Today, Thiessen is up with another defense of the Cheney-led attacks, writing on the Washington Post’s PostPartisan blog that defenders of the Justice Department lawyers are wrong to invoke John Adams’ defense of British soldiers after the Boston massacre:
Defenders of the habeas lawyers representing al-Qaeda terrorists have invoked the iconic name of John Adams to justify their actions, claiming these lawyers are only doing the same thing Adams did when he defended British soldiers accused in the Boston Massacre. The analogy is clever, but wholly inaccurate.
For starters, Adams was a British subject at the time he took up their representation. The Declaration of Independence had not yet been signed, and there was no United States of America. The British soldiers were Adams’ fellow countrymen — not foreign enemies of the state at war with his country.
Thiessen’s argument that Adams was defending “fellow countrymen” and “not foreign enemies” is clever, but it’s undermined by the fact that some of the lawyers Thiessen and the ad impugn did work on behalf of American citizens. In a National Review blog post promoting his PostPartisan column, Thiessen directly attacks a lawyer who advocated on behalf of a detained American citizen:
Eric Holder vs. John Adams [Marc Thiessen]

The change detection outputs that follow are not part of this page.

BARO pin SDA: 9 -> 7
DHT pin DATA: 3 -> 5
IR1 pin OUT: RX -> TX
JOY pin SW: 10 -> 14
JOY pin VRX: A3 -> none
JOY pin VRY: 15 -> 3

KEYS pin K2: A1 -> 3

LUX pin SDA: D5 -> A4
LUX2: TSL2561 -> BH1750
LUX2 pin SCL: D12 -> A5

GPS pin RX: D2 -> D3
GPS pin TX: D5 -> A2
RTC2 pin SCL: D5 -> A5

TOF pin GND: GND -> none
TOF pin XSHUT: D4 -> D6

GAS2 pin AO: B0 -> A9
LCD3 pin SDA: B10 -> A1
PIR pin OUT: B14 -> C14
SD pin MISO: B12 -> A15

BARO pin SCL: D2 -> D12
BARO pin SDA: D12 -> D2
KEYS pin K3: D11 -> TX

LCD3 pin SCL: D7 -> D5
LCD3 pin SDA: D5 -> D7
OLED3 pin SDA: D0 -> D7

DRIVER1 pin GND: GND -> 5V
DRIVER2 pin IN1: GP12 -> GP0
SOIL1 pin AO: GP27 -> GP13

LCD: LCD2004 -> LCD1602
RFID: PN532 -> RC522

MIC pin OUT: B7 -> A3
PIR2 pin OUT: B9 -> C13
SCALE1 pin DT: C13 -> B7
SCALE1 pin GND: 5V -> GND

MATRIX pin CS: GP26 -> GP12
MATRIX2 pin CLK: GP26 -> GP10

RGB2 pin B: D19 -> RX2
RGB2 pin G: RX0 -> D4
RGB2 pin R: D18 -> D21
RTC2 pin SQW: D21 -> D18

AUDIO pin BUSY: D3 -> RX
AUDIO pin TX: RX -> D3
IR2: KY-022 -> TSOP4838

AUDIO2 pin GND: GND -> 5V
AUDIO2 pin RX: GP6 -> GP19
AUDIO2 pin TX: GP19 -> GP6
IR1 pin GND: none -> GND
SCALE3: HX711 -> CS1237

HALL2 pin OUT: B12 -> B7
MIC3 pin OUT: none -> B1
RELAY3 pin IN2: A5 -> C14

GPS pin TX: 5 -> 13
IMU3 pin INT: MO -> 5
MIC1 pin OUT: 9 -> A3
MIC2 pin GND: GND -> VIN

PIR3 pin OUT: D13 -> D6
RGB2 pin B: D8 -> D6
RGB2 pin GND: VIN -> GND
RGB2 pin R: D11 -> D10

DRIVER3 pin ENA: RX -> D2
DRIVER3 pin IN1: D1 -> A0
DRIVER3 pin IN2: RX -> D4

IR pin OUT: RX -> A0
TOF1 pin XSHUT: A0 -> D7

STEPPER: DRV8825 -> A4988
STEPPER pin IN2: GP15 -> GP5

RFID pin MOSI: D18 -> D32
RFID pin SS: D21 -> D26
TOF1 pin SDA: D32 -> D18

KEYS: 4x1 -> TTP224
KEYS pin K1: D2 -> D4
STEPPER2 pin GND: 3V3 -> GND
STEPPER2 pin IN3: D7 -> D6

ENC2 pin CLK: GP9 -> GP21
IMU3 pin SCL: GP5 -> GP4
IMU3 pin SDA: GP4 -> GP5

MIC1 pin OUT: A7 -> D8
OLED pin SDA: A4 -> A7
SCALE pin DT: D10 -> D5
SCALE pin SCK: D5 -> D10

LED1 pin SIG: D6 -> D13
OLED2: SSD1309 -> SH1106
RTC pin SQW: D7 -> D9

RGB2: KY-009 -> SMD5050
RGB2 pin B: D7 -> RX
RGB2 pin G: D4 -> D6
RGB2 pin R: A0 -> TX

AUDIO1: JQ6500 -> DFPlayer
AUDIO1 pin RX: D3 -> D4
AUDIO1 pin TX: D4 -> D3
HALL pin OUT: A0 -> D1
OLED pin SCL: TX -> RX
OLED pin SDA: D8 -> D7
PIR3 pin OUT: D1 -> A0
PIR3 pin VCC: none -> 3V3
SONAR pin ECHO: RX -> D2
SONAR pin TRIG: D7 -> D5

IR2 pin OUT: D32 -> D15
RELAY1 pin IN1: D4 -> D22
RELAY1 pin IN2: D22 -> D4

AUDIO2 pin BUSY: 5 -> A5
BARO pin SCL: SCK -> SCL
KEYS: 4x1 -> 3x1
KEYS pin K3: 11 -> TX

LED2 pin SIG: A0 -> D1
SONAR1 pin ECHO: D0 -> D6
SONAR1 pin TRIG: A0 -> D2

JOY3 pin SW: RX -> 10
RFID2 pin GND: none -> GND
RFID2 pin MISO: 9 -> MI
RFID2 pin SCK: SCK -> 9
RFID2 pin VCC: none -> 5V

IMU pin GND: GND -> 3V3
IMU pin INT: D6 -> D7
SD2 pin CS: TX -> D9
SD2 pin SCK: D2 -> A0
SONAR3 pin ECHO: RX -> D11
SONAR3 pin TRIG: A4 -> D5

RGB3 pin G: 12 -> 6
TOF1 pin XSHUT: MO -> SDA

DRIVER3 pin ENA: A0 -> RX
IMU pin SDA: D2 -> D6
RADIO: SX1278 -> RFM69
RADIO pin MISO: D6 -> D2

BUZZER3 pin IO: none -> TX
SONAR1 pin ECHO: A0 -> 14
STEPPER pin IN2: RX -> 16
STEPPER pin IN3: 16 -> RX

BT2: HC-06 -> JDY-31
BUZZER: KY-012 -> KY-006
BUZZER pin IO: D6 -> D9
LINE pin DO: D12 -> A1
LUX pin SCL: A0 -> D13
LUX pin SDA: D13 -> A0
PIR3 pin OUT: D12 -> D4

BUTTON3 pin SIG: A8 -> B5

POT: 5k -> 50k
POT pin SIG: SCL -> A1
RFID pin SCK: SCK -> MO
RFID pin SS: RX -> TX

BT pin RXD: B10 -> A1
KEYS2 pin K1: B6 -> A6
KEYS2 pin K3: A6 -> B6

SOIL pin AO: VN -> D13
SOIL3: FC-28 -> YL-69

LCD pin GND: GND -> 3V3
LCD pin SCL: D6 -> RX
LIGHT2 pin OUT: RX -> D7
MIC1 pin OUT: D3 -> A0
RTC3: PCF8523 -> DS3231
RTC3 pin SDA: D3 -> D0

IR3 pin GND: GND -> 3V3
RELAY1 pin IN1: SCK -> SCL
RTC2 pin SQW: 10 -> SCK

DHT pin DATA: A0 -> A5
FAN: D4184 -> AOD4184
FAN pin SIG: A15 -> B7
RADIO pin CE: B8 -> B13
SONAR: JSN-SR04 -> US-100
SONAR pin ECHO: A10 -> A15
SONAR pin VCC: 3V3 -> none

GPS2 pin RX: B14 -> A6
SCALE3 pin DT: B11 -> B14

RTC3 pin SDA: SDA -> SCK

I have a piece up for the Washington Post explaining why the al-Qaeda lawyers are wrong to wrap themselves in the mantle of John Adams. Thanks to the spade work of Bill Burck and Dana Perino, we now know why Holder was stonewalling on the identities of the “Al Qaeda 7” — he was one of them! If Holder and co. are simply carrying on the traditions of John Adams, why were they hiding their roles in seeking the release of enemy combatants? If they are proud of their work, why don’t they stand up and say so?
Yesterday, Perino and Burck published an article on National Review Online detailing how Holder contributed to, but neglected to tell the Senate about, an amicus brief to the Supreme Court supporting Jose Padilla, an American citizen who was held as an enemy combatant. Another one of the lawyers smeared by the ad, Joseph Guerra, now Principal Deputy Associate Attorney General, worked on a brief urging that the Supreme Court hear Padilla’s case. Another DoJ lawyer, Assistant Attorney General Tony West, worked on the case of “American Taliban” Johh Walker Lindh, an American citizen.
The discrepancy between Thiessen’s Post Partisan argument and the facts is indicative of his arguments in general. In discussing another one of Thiessen’s inconsistent arguments, Time’s Michael Scherer — who considers Thiessen’s vocal crusade to defend the Bush administration’s torture policies “a good thing” — remarked that he was “disappointed with the quality of Thiessen’s arguments, which seem to be designed more for cable news soundbites than for serious discussion.”